POINTR Easy Remote Support ist das Hauptprodukt von Delta Cygni Labs, einer auf Augmented Reality basierenden Lösung zur Remote-Zusammenarbeit für Industrie und Fachleute. Es bietet Ihrem Kundenservice und Ihren Außendienst-Supportteams eine unschlagbare Reaktionszeit. POINTR ermöglicht Produktivitätsverbesserungen bei allen technischen Fehlerbehebungen.

Anwendungsfälle

  • Reparatur & Off-Nominal-Wartung
  • Installation & Hochfahren
  • Aufrüstungen & Nachrüstung
  • Ausbildung am Arbeitsplatz
  • Qualitätssicherung
  • Support für die Garantiezeit

Funktionen

  • Live-Video- und Audio-Stream
  • AR-Anmerkungen
  • Live- und Pausenmodus
  • Anmerkungen zum Feld
  • Kamera-Wahlschalter
  • Externe Kameras
  • Desktop-Freigabe
  • Text-Chat
  • Privatsphäre der Kamera

Die Vorteile

Der robuste und einfach zu bedienende Pointr Teleservice ist plattformübergreifend und kann leicht unternehmensweit eingesetzt werden. Er ist für extreme Netzwerkbedingungen ausgelegt und wird industriell zwischen Kontinenten und über Satelliten genutzt.

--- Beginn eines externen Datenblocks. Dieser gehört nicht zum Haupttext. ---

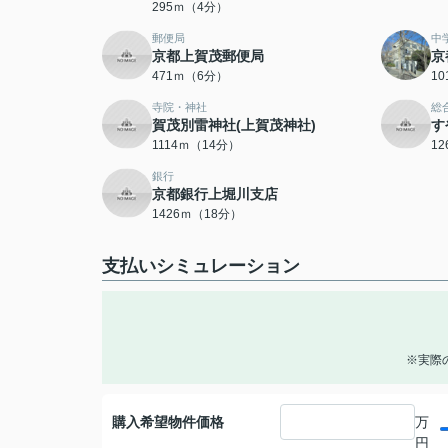
295ｍ（4分）
郵便局
中
京都上賀茂郵便局
京
471ｍ（6分）
1
寺院・神社
総
賀茂別雷神社(上賀茂神社)
す
1114ｍ（14分）
1
銀行
京都銀行上堀川支店
1426ｍ（18分）
支払いシミュレーション
※実際
購入希望物件価格
万
円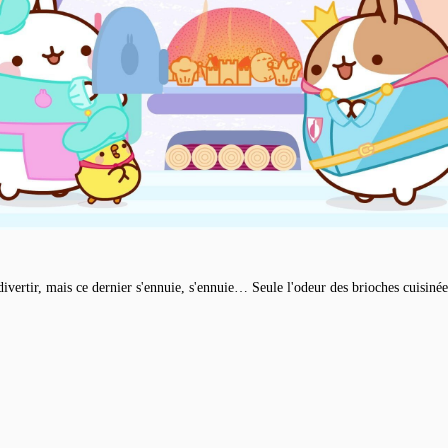
e divertir, mais ce dernier s'ennuie, s'ennuie… Seule l'odeur des brioches cuisin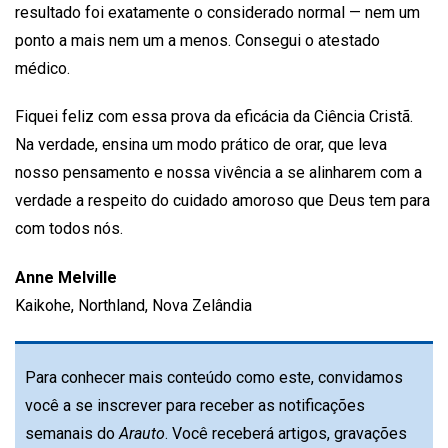
resultado foi exatamente o considerado normal — nem um
ponto a mais nem um a menos. Consegui o atestado
médico.
Fiquei feliz com essa prova da eficácia da Ciência Cristã.
Na verdade, ensina um modo prático de orar, que leva
nosso pensamento e nossa vivência a se alinharem com a
verdade a respeito do cuidado amoroso que Deus tem para
com todos nós.
Anne Melville
Kaikohe, Northland, Nova Zelândia
Para conhecer mais conteúdo como este, convidamos
você a se inscrever para receber as notificações
semanais do
Arauto
. Você receberá artigos, gravações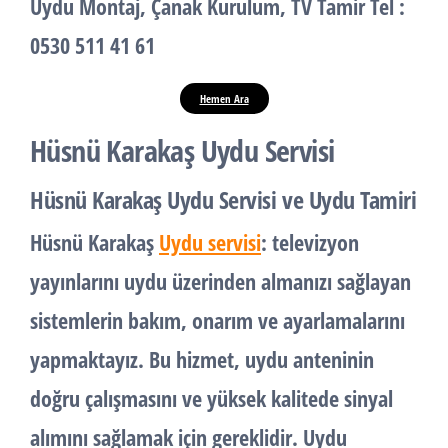
Uydu Montaj
,
Çanak Kurulum
,
TV Tamir
Tel :
0530 511 41 61
Hemen Ara
Hüsnü Karakaş Uydu Servisi
Hüsnü Karakaş Uydu Servisi ve Uydu Tamiri
Hüsnü Karakaş
Uydu servisi
: televizyon
yayınlarını uydu üzerinden almanızı sağlayan
sistemlerin bakım, onarım ve ayarlamalarını
yapmaktayız. Bu hizmet, uydu anteninin
doğru çalışmasını ve yüksek kalitede sinyal
alımını sağlamak için gereklidir. Uydu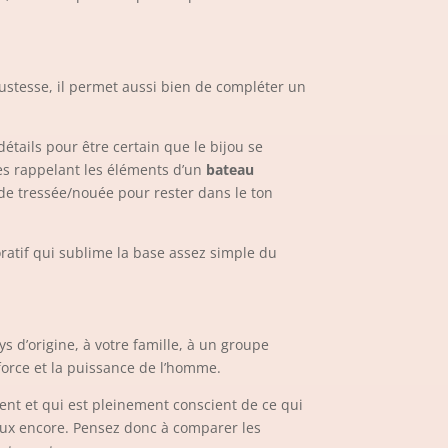
ustesse, il permet aussi bien de compléter un
étails pour être certain que le bijou se
res rappelant les éléments d’un
bateau
rde tressée/nouée pour rester dans le ton
oratif qui sublime la base assez simple du
ys d’origine, à votre famille, à un groupe
force et la puissance de l’homme.
vient et qui est pleinement conscient de ce qui
iaux encore. Pensez donc à comparer les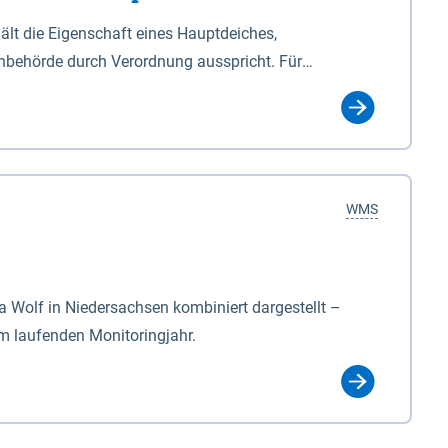
lt die Eigenschaft eines Hauptdeiches,
hbehörde durch Verordnung ausspricht. Für
ichgesetzes (NDG). Die Widmung "2.Deichlinie" ist
, zu dienen bestimmt sind (§2 Abs.3 NDG). Ein Bauwerk
idmung, die die Deichbehörde durch Verordnung
WMS
Wolf in Niedersachsen kombiniert dargestellt –
im laufenden Monitoringjahr.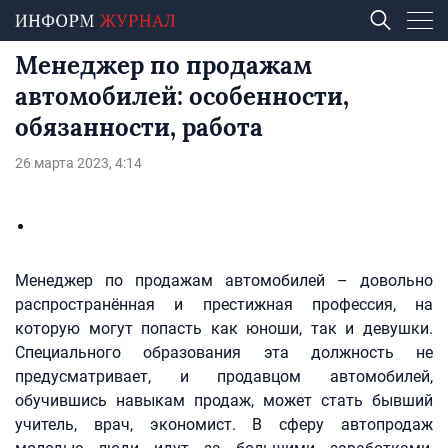
Менеджер по продажам
автомобилей: особенности,
обязанности, работа
26 марта 2023, 4:14
Менеджер по продажам автомобилей – довольно
распространённая и престижная профессия, на
которую могут попасть как юноши, так и девушки.
Специального образования эта должность не
предусматривает, и продавцом автомобилей,
обучившись навыкам продаж, может стать бывший
учитель, врач, экономист. В сферу автопродаж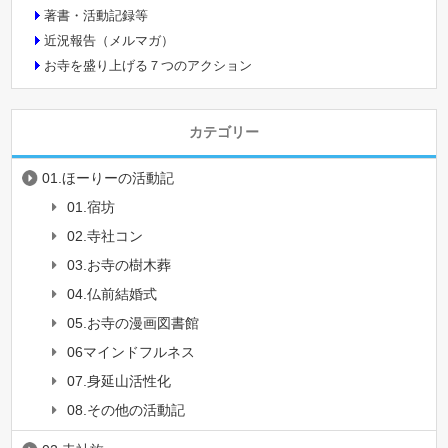
著書・活動記録等
近況報告（メルマガ）
お寺を盛り上げる７つのアクション
カテゴリー
01.ほーりーの活動記
01.宿坊
02.寺社コン
03.お寺の樹木葬
04.仏前結婚式
05.お寺の漫画図書館
06マインドフルネス
07.身延山活性化
08.その他の活動記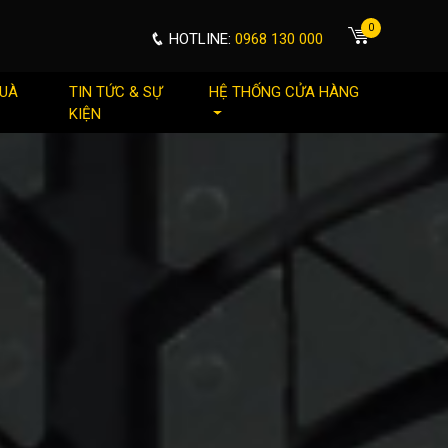
0
HOTLINE:
0968 130 000
QUÀ
TIN TỨC & SỰ
HỆ THỐNG CỬA HÀNG
KIỆN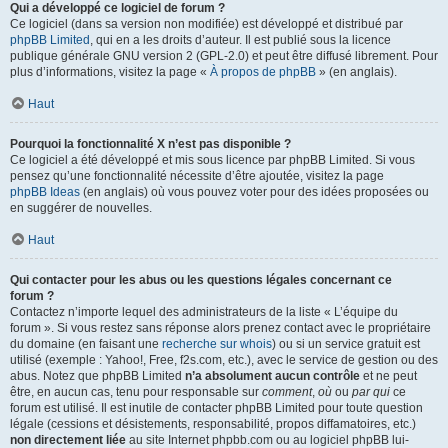
Qui a développé ce logiciel de forum ?
Ce logiciel (dans sa version non modifiée) est développé et distribué par
phpBB Limited
, qui en a les droits d’auteur. Il est publié sous la licence
publique générale GNU version 2 (GPL-2.0) et peut être diffusé librement. Pour
plus d’informations, visitez la page «
À propos de phpBB
» (en anglais).
Haut
Pourquoi la fonctionnalité X n’est pas disponible ?
Ce logiciel a été développé et mis sous licence par phpBB Limited. Si vous
pensez qu’une fonctionnalité nécessite d’être ajoutée, visitez la page
phpBB Ideas
(en anglais) où vous pouvez voter pour des idées proposées ou
en suggérer de nouvelles.
Haut
Qui contacter pour les abus ou les questions légales concernant ce
forum ?
Contactez n’importe lequel des administrateurs de la liste « L’équipe du
forum ». Si vous restez sans réponse alors prenez contact avec le propriétaire
du domaine (en faisant une
recherche sur whois
) ou si un service gratuit est
utilisé (exemple : Yahoo!, Free, f2s.com, etc.), avec le service de gestion ou des
abus. Notez que phpBB Limited
n’a absolument aucun contrôle
et ne peut
être, en aucun cas, tenu pour responsable sur
comment
,
où
ou
par qui
ce
forum est utilisé. Il est inutile de contacter phpBB Limited pour toute question
légale (cessions et désistements, responsabilité, propos diffamatoires, etc.)
non directement liée
au site Internet phpbb.com ou au logiciel phpBB lui-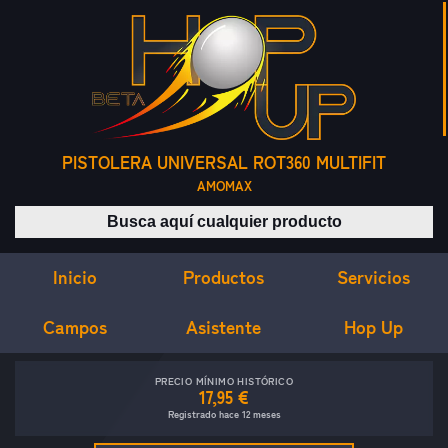
PISTOLERA UNIVERSAL ROT360 MULTIFIT
AMOMAX
Buscar productos
Inicio
Servicios
Productos
Campos
Asistente
Hop Up
PRECIO MÍNIMO HISTÓRICO
17,95 €
Registrado hace 12 meses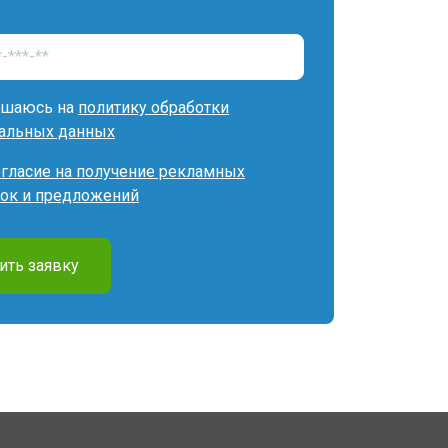
ашаюсь на
политику обработки
альных данных
огласие на получение рекламных
ок и предложений
ить заявку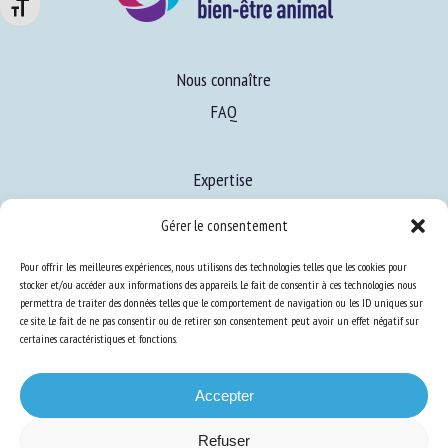
Changer la taille de la police
Nous connaître
FAQ
Expertise
S’informer sur le BEA
Gérer le consentement
Se former au BEA
Pour offrir les meilleures expériences, nous utilisons des technologies telles que les cookies pour
stocker et/ou accéder aux informations des appareils. Le fait de consentir à ces technologies nous
permettra de traiter des données telles que le comportement de navigation ou les ID uniques sur
Ressources
ce site. Le fait de ne pas consentir ou de retirer son consentement peut avoir un effet négatif sur
certaines caractéristiques et fonctions.
S’abonner aux actualités
Accepter
Refuser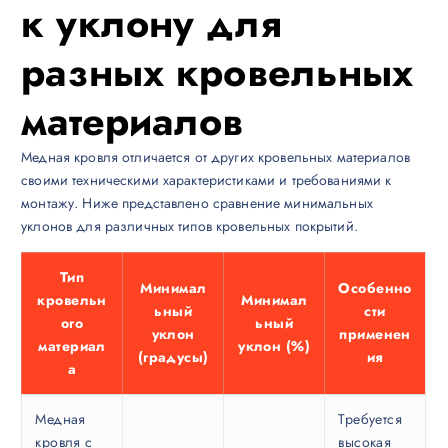
к уклону для
разных кровельных
материалов
Медная кровля отличается от других кровельных материалов
своими техническими характеристиками и требованиями к
монтажу. Ниже представлено сравнение минимальных
уклонов для различных типов кровельных покрытий.
Тип
Минимал
Особенно
кровельн
Минимал
ьный
сти
ого
ьный
уклон
применен
материал
уклон (%)
(градусы)
ия
а
Медная
Требуется
кровля с
высокая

Spezielle Video-Kompressions-Verfahren ermöglichen, dass man Pointr auch über 3G Netze nutzen kann.

Jeder unserer Kunden erhält den Zugriff auf unseren Service via Pointr.

Pointr läuft auf nahezu allen gängigen Betriebssystemen und Devices.
Wenn Sie möchten, probieren Sie es aus, pointr.com.

Die Bedienung ist ein Kinderspiel. App laden, registrieren, loslegen …

Wenn ein Kunde uns braucht, click “Pointr”, click “call IPS” und schon stehen wir ihm zur Seite und schauen uns gemeinsam das Problem an.